Организовала новую яснополянскую школу в одной из частей дома, построенного еще дедом Л. Н. Толстого – Н. С. Волконским
[1222]. Здание находилось в очень плохом состоянии, но его смогли подремонтировать, чтобы начались занятия: школьников учили ремеслу и грамоте. Особой популярностью у деревенских ребят пользовались мастерские, где они постигали мастерство столяров и плотников. А. Л. Толстая добилась официального статуса для школы, которую зачислили в сеть школ Главсоцвоса. Ее назначили заведующей школой и определили жалованье. Тогда же не только утвердили штат, но и выделили небольшие деньги на оборудование и постройку новой школы. «Я ушла с головой в это дело, и чем дальше, тем больше оно увлекало меня. Появлялись новые сотрудники; все они, так же как и я, со страстью отдавались новой организации. Мы не считали часов, не жалели сил, с утра до поздней ночи мы вертелись в бешеном водовороте». Раздумывая над причинами такой самоотверженности людей, Толстая пришла к замечательным выводам. Вот ход ее рассуждений:
«Думаю, что ни в одной стране люди не работают с такой безудержной, бескорыстной страстью, как в России. После революции это свойство русской интеллигенции еще усилилось. Только благодаря оставшейся в России интеллигенции не погибла русская культура: уцелели кое-какие традиции, сохранились некоторые памятники искусства и старины, существуют еще научные труды, литературные изыскания.

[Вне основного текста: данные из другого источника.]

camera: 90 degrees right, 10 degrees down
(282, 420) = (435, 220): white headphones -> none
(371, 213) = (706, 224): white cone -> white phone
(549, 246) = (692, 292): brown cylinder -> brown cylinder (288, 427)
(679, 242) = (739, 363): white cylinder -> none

Чем объяснить эту страсть к работе? Массовым гипнозом? Инстинктивным желанием противопоставить творчество большевистскому разрушению? Или просто чувством самосохранения, боязнью остановиться, подумать, осознать? Может быть, в этом и кроется главная причина этой неустанной деятельности? Можно ли делать, дышать, жить, если вдруг поймешь, что вся твоя работа – только вода на большевистское мельничное колесо, что лишь туже затягивается петля на шее народа и что то, что ты сегодня спас, завтра разрушится?
Для того чтобы так работать – надо или быть героями, или не думать»
[1223].
Александра Львовна, отдавая все силы школе, видела, что крестьяне без особого желания отпускали туда детей. Позднее она поняла причину: «Может быть, крестьяне чувствовали то, что мне и в голову тогда не приходило: что школа оторвет от них ребят, воспитает новых, чуждых семье людей»
[1224].
Вспоминала о смешных случаях. Как-то ученик на вопрос о том, кто такие большевики Ленин и Троцкий, мгновенно отреагировал частушкой:
Ехал Ленин на телеге,
А телега-то без колес.
Куда, черт плешивый, едешь?
Слушатели громко хохотали.
О дальнейшем в истории школьного дела А. Л. Толстая писала: «Осенью 1923 года Еврейско-американское общество через своего представителя г-на Розена пожертвовала 10 000 рублей на первые 4 класса нашей будущей девятилетки. Старшие классы продолжали обучаться в деревенской избе. В то же самое время мы получили от советского правительства первое ассигнование на школу-памятник»
[1226]. Еще Александре Львовне удалось организовать амбулаторию, четыре детских сада, решить штатный вопрос (участковым врачом стала М. А. Саввиных-Абакумова, с которой Александру связывали военные воспоминания). Перечисление общественно-полезных дел, осуществляемых дочерью Толстого, можно продолжать.